Center for Strategic Communication

by Jeffry R. HalversonTheology and Creed in Sunni Islam

The following is a summary of some arguments  from my new book, Theology and Creed in Sunni Islam: The Muslim Brotherhood, Ash’arism, and Political Sunnism, published by Palgrave Macmillan.  It offers an explanation of why fundamentalist literal interpretations of the Qu’ran have so much influence in contemporary Islamist extremism, and why extremists’ views about what the Qu’ran says can be so difficult to challenge.

Mohammed Arkoun has described the notion of the “unthinkable” in Islamic thought, referring to the expansive realm of the intellectually forbidden. In recent decades, this realm has been greatly fortified.  But among the pre-modern casualties of the “unthinkable,” there was a surprising fatality, the discipline of Sunni theology (‘ilm al-kalam). Through a complex confluence of events, kalam fell into steady decline during the waning of the ‘Abbasid Caliphate and into virtual extinction as an active discipline by the fifteenth century (CE), replaced by a distinctly creedal enterprise.

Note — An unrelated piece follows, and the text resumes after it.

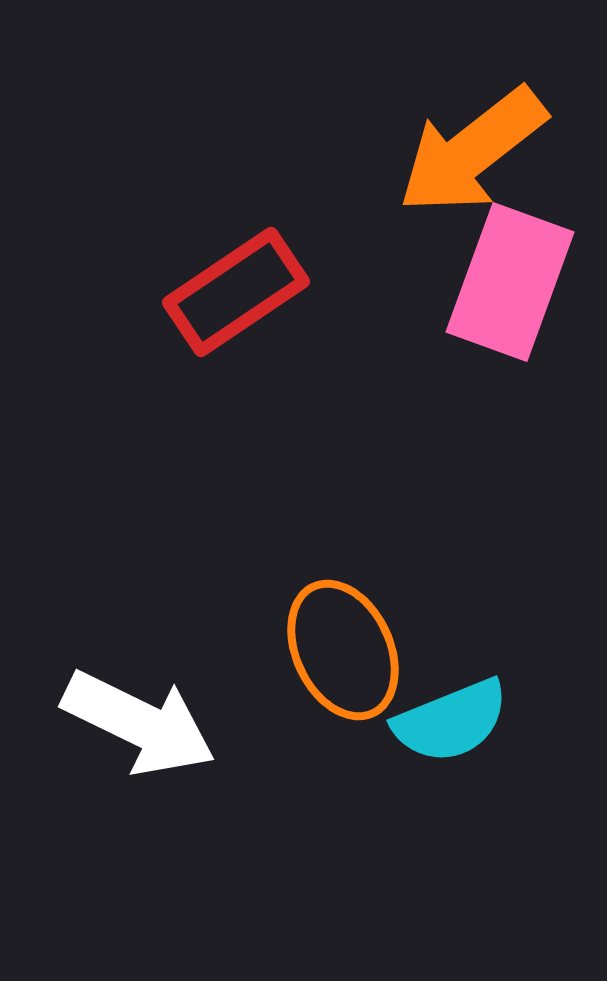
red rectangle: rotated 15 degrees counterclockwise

Theology is the systematic, rational, defensible articulation of religious beliefs about God, revelation, and the cosmos. Therefore, when I describe the demise of Sunni theology I am referring to theology in this technical sense and not the disappearance of particular axiomatic religious creeds, called ‘aqidah (“creed”). Nor am I referring to Islamic philosophy, a separate discipline known as falsafah.

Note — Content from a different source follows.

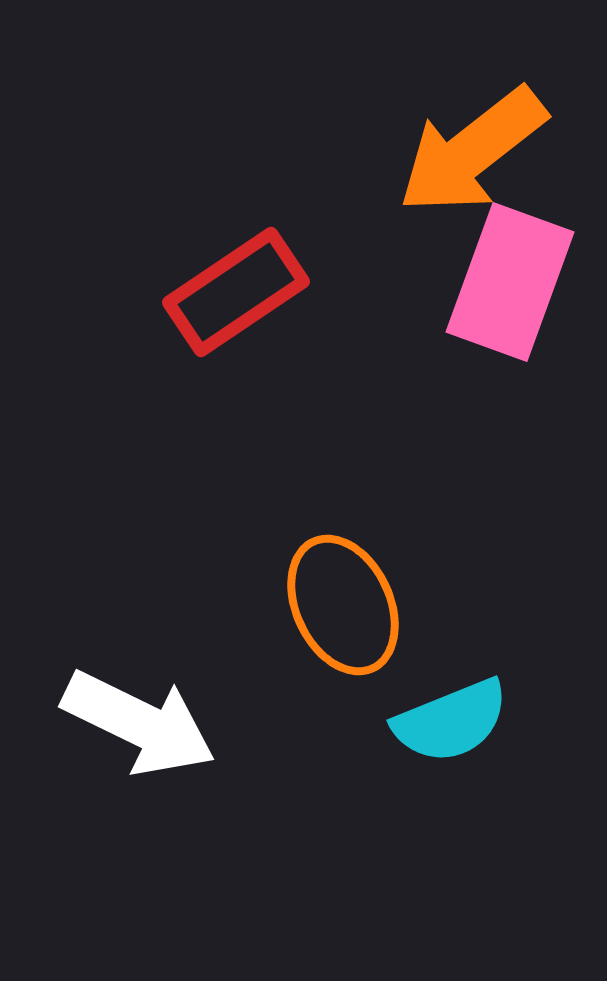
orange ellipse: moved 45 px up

Among the leading factors behind the demise of kalam was an anti-theological school of thought that opposed the classical theological enterprise as it responded to a range of sociopolitical concerns, principally from the seventh to tenth centuries (CE).  This movement, known as the Athariyya, stressed strict adherence to the literal outward meanings of the sacred texts. For the Atharis, human reason cannot be trusted in matters of religion, thus making theology a sinful (even satanic) and dangerous exercise in human arrogance. Following the demise of kalam, Athari thought has flourished and, I argue, contributed in important ways to the reformulation of Islamic political theory in the twentieth century commonly known as “Islamism.”

This new Islamic polity borrowed heavily from modern European political ideologies and centered on the so-called “Islamic state.” In this book, I propose a new definition of Islamism, articulated in great detail, as the marriage of Athari-imposed creedalism and the modern-nation state. The turmoil and bloodshed that the Muslim world endured in the early centuries, out of which the dominant schools of Sunni theology (e.g. Ash‘arism and Maturidism) eventually emerged with important resolutions, is now being forced to play out once again, with the most dangerous elements emanating from those factions opposed to theology as a satanic force and a deserving prisoner of the “unthinkable.”